I think valid points are scored by everyone here. There are many things I do not understand about PLF – his inability to pass exams in spite of great intelligence and a brilliant memory; his inability to respect others’ property e.g. : losing someone else’s MSS; burning cigarette holes in bedsheets; or even his own when he failed to collect his belongings from Harrod’s depository where a friend had moved them when he sold his London house; running out of petrol on at least two recorded occasions when escorting female company – the man must have been quite enfuriating. But as Cindy reminds us his charm conquered all, and the little he has written is sufficiently impressive to give him a place in English Literature.
Mr Lewis makes a few valid points, but his comments on Paddy’s military career simply reflect his ignorance: I used to be an infantry officer and I can assure him that firearms accidents happen even to competent, trained soldiers. When one is in the field in wartime conditions, tired and under constant stress as Paddy no doubt was at the time, they become inevitable. Paddy’s remorse over this accident was greatly to his credit.
As for the comment on German reprisals, if the aim had been to avoid them there would have been no resistance action anywhere in Europe during WWII, and no point in setting up SOE!

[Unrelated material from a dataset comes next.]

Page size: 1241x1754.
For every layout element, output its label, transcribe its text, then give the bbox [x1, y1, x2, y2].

In any case, to echo a previous post, for all his faults I would rather have spent time in Paddy’s company than with Mr Lewis, and I would rather read Paddy’s prose than almost anything else!

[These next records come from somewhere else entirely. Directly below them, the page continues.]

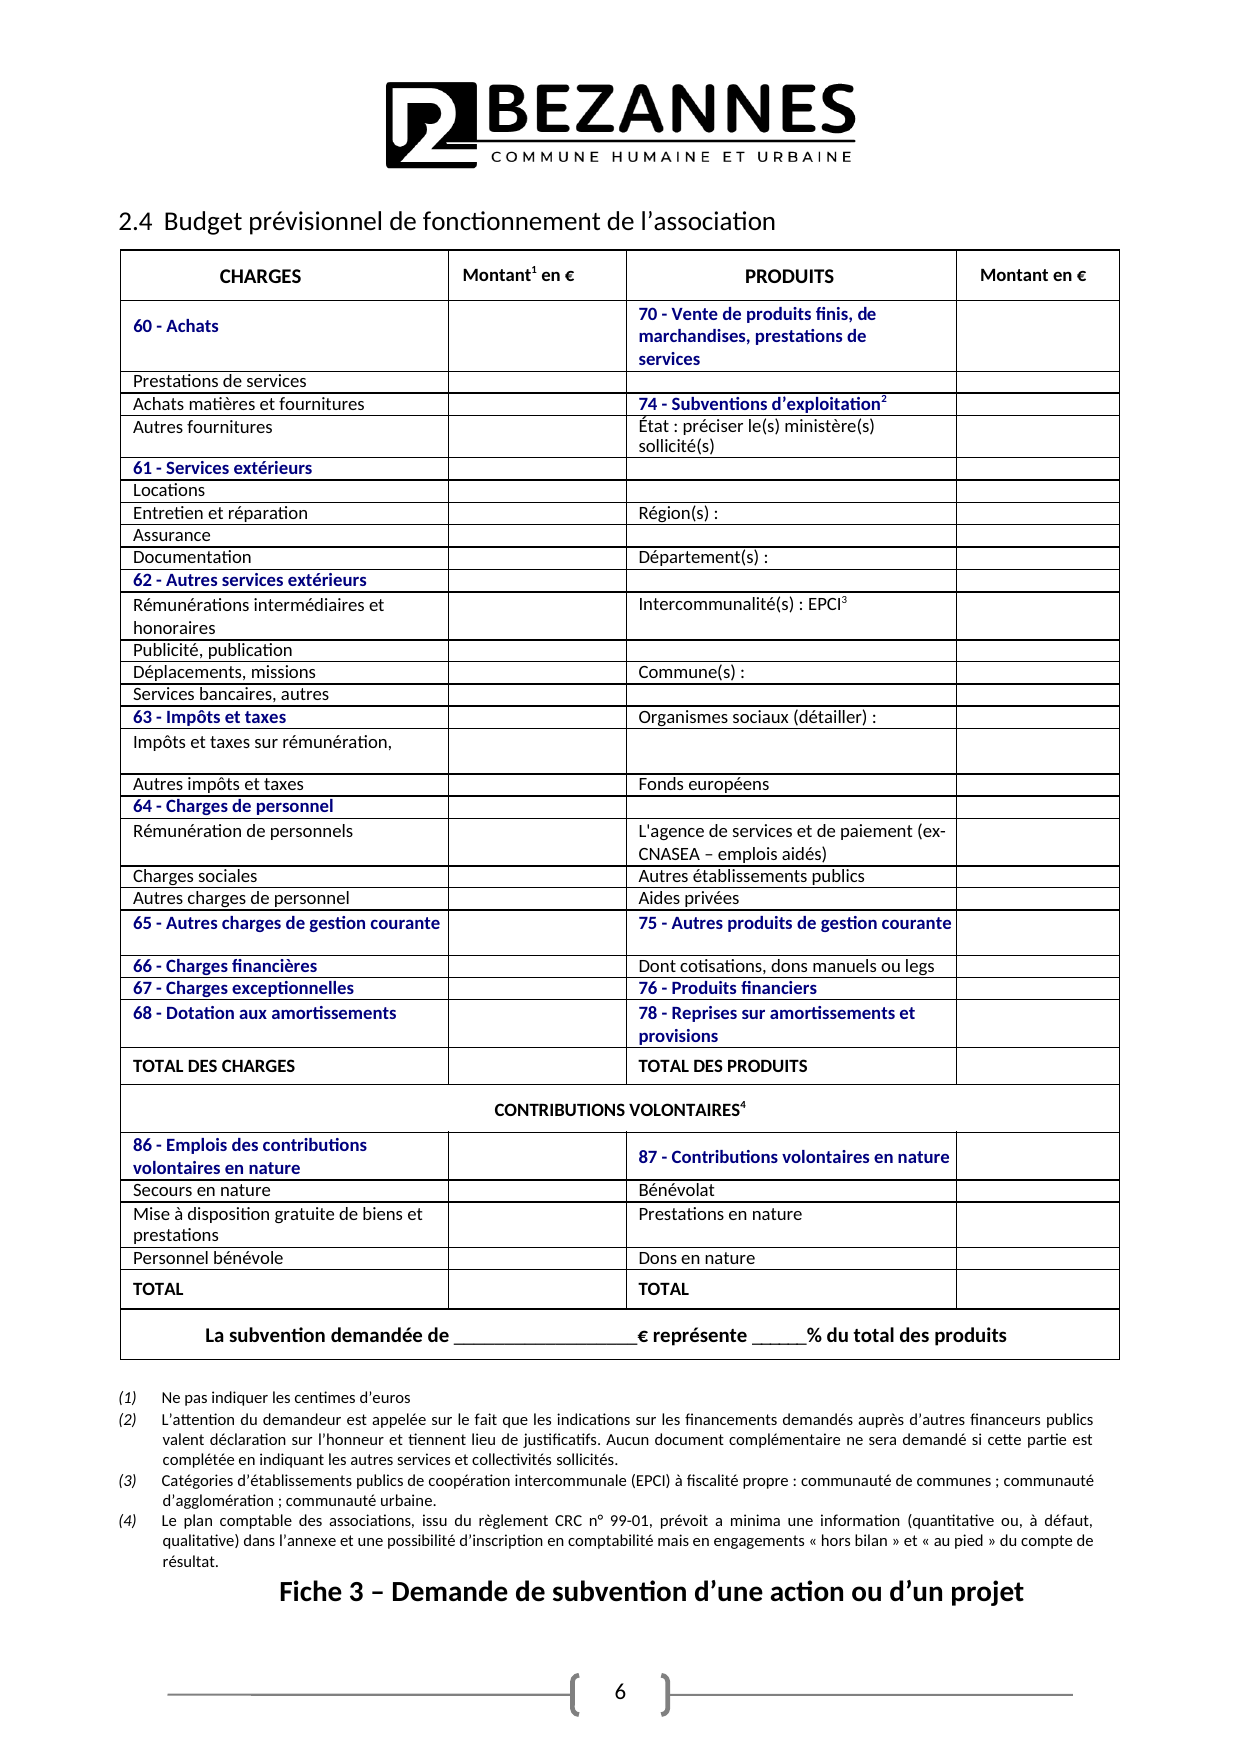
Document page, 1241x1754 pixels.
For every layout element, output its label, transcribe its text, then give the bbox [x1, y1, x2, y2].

table_cell [957, 570, 1119, 591]
table_cell [449, 1270, 626, 1308]
table_cell 67 - Charges exceptionnelles [121, 978, 448, 998]
table_cell [957, 372, 1119, 392]
table_cell [957, 978, 1119, 998]
table_cell [627, 641, 956, 661]
table_cell [449, 548, 626, 568]
table_cell [449, 797, 626, 817]
table_cell Locations [121, 481, 448, 501]
table_cell [449, 911, 626, 954]
table_cell Autres impôts et taxes [121, 775, 448, 795]
table_cell [957, 481, 1119, 501]
table_cell [449, 956, 626, 976]
table_cell [627, 481, 956, 501]
table_cell [627, 570, 956, 591]
table_cell 68 - Dotation aux amortissements [121, 1000, 448, 1047]
table_cell [957, 1133, 1119, 1179]
table_cell [957, 1048, 1119, 1084]
table_cell Services bancaires, autres [121, 685, 448, 705]
table_cell Commune(s) : [627, 662, 956, 683]
table_cell [449, 301, 626, 371]
table_cell Déplacements, missions [121, 662, 448, 683]
list Le plan comptable des associations, issu du règlement CRC n° 99-01, prévoit a minima une information (quantitative ou, à défaut, qualitative) dans l’annexe et une possibilité d’inscription en comptabilité mais en engagements « hors bilan » et « au pied » du compte de résultat. [118, 1510, 1095, 1571]
list Catégories d’établissements publics de coopération intercommunale (EPCI) à fiscalité propre : communauté de communes ; communauté d’agglomération ; communauté urbaine. [118, 1470, 1095, 1510]
table_header Montant en € [957, 251, 1119, 300]
table_cell Assurance [121, 525, 448, 546]
table_cell [957, 797, 1119, 817]
table_cell [957, 729, 1119, 773]
table_cell [449, 662, 626, 683]
table_cell Intercommunalité(s) : EPCI3 [627, 593, 956, 639]
table_header PRODUITS [627, 251, 956, 300]
table_cell [957, 1000, 1119, 1047]
table_cell [449, 394, 626, 414]
table_cell [957, 394, 1119, 414]
table_header Montant1 en € [449, 251, 626, 300]
table_cell [957, 707, 1119, 728]
table_header CHARGES [121, 251, 448, 300]
table_cell [449, 570, 626, 591]
table_cell Entretien et réparation [121, 503, 448, 524]
table_cell [449, 641, 626, 661]
table_cell La subvention demandée de € représente % du total des produits [121, 1310, 1119, 1358]
table_cell [957, 1248, 1119, 1269]
table_cell [957, 662, 1119, 683]
table_cell Secours en nature [121, 1181, 448, 1201]
table_cell [627, 458, 956, 479]
table_cell Prestations en nature [627, 1203, 956, 1246]
table_cell [449, 867, 626, 887]
picture [377, 73, 863, 176]
table_cell [449, 503, 626, 524]
table_cell TOTAL [627, 1270, 956, 1308]
table_cell [957, 956, 1119, 976]
table_cell 87 - Contributions volontaires en nature [627, 1133, 956, 1179]
table_cell [957, 548, 1119, 568]
table_cell CONTRIBUTIONS VOLONTAIRES4 [121, 1085, 1119, 1131]
table_cell [957, 593, 1119, 639]
table_cell [957, 775, 1119, 795]
table_cell [627, 729, 956, 773]
table_cell Bénévolat [627, 1181, 956, 1201]
table_cell [449, 729, 626, 773]
list L’attention du demandeur est appelée sur le fait que les indications sur les financements demandés auprès d’autres financeurs publics valent déclaration sur l’honneur et tiennent lieu de justificatifs. Aucun document complémentaire ne sera demandé si cette partie est complétée en indiquant les autres services et collectivités sollicités. [118, 1409, 1095, 1470]
table_cell [957, 525, 1119, 546]
table_cell [957, 819, 1119, 865]
list Ne pas indiquer les centimes d’euros [118, 1382, 1122, 1409]
table_cell 60 - Achats [121, 301, 448, 371]
table_cell TOTAL [121, 1270, 448, 1308]
table_cell Fonds européens [627, 775, 956, 795]
table_cell 86 - Emplois des contributions volontaires en nature [121, 1133, 448, 1179]
table_cell [957, 1181, 1119, 1201]
table_cell Région(s) : [627, 503, 956, 524]
table_cell Documentation [121, 548, 448, 568]
table_cell Publicité, publication [121, 641, 448, 661]
table_cell 74 - Subventions d’exploitation2 [627, 394, 956, 414]
table_cell [957, 416, 1119, 457]
table_cell Autres fournitures [121, 416, 448, 457]
table_cell [627, 525, 956, 546]
table_cell Organismes sociaux (détailler) : [627, 707, 956, 728]
table_cell [449, 416, 626, 457]
table_cell [957, 503, 1119, 524]
table_cell [449, 707, 626, 728]
text Fiche 3 – Demande de subvention d’une action ou d’un projet [181, 1573, 1122, 1609]
table_cell 78 - Reprises sur amortissements et provisions [627, 1000, 956, 1047]
table_cell L'agence de services et de paiement (ex- CNASEA – emplois aidés) [627, 819, 956, 865]
table_cell 76 - Produits financiers [627, 978, 956, 998]
table_cell TOTAL DES CHARGES [121, 1048, 448, 1084]
table_cell 66 - Charges financières [121, 956, 448, 976]
table_cell Autres charges de personnel [121, 888, 448, 909]
table_cell Département(s) : [627, 548, 956, 568]
table_cell 70 - Vente de produits finis, de marchandises, prestations de services [627, 301, 956, 371]
table_cell [957, 888, 1119, 909]
table_cell 75 - Autres produits de gestion courante [627, 911, 956, 954]
table_cell TOTAL DES PRODUITS [627, 1048, 956, 1084]
table_cell [627, 685, 956, 705]
table_cell [449, 1048, 626, 1084]
table_cell Prestations de services [121, 372, 448, 392]
table_cell [449, 1000, 626, 1047]
table_cell 61 - Services extérieurs [121, 458, 448, 479]
table_cell 62 - Autres services extérieurs [121, 570, 448, 591]
table_cell [449, 888, 626, 909]
table_cell [449, 593, 626, 639]
table_cell [449, 525, 626, 546]
table_cell Mise à disposition gratuite de biens et prestations [121, 1203, 448, 1246]
table_cell [957, 641, 1119, 661]
table_cell Rémunérations intermédiaires et honoraires [121, 593, 448, 639]
table_cell Impôts et taxes sur rémunération, [121, 729, 448, 773]
table_cell [957, 1270, 1119, 1308]
table_cell État : préciser le(s) ministère(s) sollicité(s) [627, 416, 956, 457]
table_cell [449, 372, 626, 392]
table_cell [957, 911, 1119, 954]
table_cell [449, 458, 626, 479]
table_cell Achats matières et fournitures [121, 394, 448, 414]
table_cell [449, 481, 626, 501]
table_cell Aides privées [627, 888, 956, 909]
table_cell [957, 458, 1119, 479]
table_cell [449, 1181, 626, 1201]
table_cell [627, 372, 956, 392]
table_cell Dons en nature [627, 1248, 956, 1269]
table_cell [449, 775, 626, 795]
subtitle Budget prévisionnel de fonctionnement de l’association [118, 204, 1122, 237]
table_cell Dont cotisations, dons manuels ou legs [627, 956, 956, 976]
table_cell [957, 867, 1119, 887]
table_cell [627, 797, 956, 817]
table_cell [957, 685, 1119, 705]
table_cell 63 - Impôts et taxes [121, 707, 448, 728]
table_cell 64 - Charges de personnel [121, 797, 448, 817]
table_cell [449, 1203, 626, 1246]
table_cell Rémunération de personnels [121, 819, 448, 865]
table_cell [449, 978, 626, 998]
table_cell Personnel bénévole [121, 1248, 448, 1269]
table_cell [957, 1203, 1119, 1246]
table_cell Autres établissements publics [627, 867, 956, 887]
table_cell Charges sociales [121, 867, 448, 887]
table_cell [449, 1133, 626, 1179]
table_cell [449, 819, 626, 865]
table_cell [449, 1248, 626, 1269]
table_cell [449, 685, 626, 705]
table_cell 65 - Autres charges de gestion courante [121, 911, 448, 954]
table_cell [957, 301, 1119, 371]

Some people are just outrageously charming, and there’s nothing fair about it. I read PLF for his wonderful writing style.
Lewis omits an important fact. Paddy could be his own greatest critic. I have mentioned before, that when I asked him about the shooting incident, a tear came to his eye and he accepted absolute and responsibility for the accident, for failing to do exactly what Lewis said about checking the firearm. He offered to resign but his offer was refused. I have been around firearm users and am afraid that many fail to handle them incorrectly and even in these times there are still accidental shootings.
Anyone looking at any of Paddy’s handwritten draughts would know how critical of his writing and his search for perfection in that field.
For all his faults, I should rather have spent time in Paddy’s company than Mr Lewis who I guess, was just looking for an angle.
…….bravo,Tim !!a comment,above included the word,”churlish”,how true.Artemis Cooper’s biography of PLF doesn’t hide his many human frailties,to me it’s a presentation of the whole man,we accept his faults,enjoy his writing,& are in awe of his myriad talents.I never met him,I love him & am happy to be his great admirer,but thankful I wasn’t married to him !!Evangelia….
I’m glad that Peter Lewis highlighted certain material in Cooper’s biography that jumped out to me when I read it, e.g. Joan supporting Paddy and giving him money for women! Ditto the careless use of his rifle which resulted in a preventable killing of the partisan. It balances the view of “Paddy the Sun and the Moon”. I prefer the reality of a flawed, mortal Paddy, and one that does not diminish his real accomplishments, also Lewis’ point.
I fear that Mr Lewis is being unneccessarily churlish and displaying a rather unattractive puritanical streak in this review. I suspect that he doesn’t realise that some of his criticisms are precisely why we find Paddy so interesting.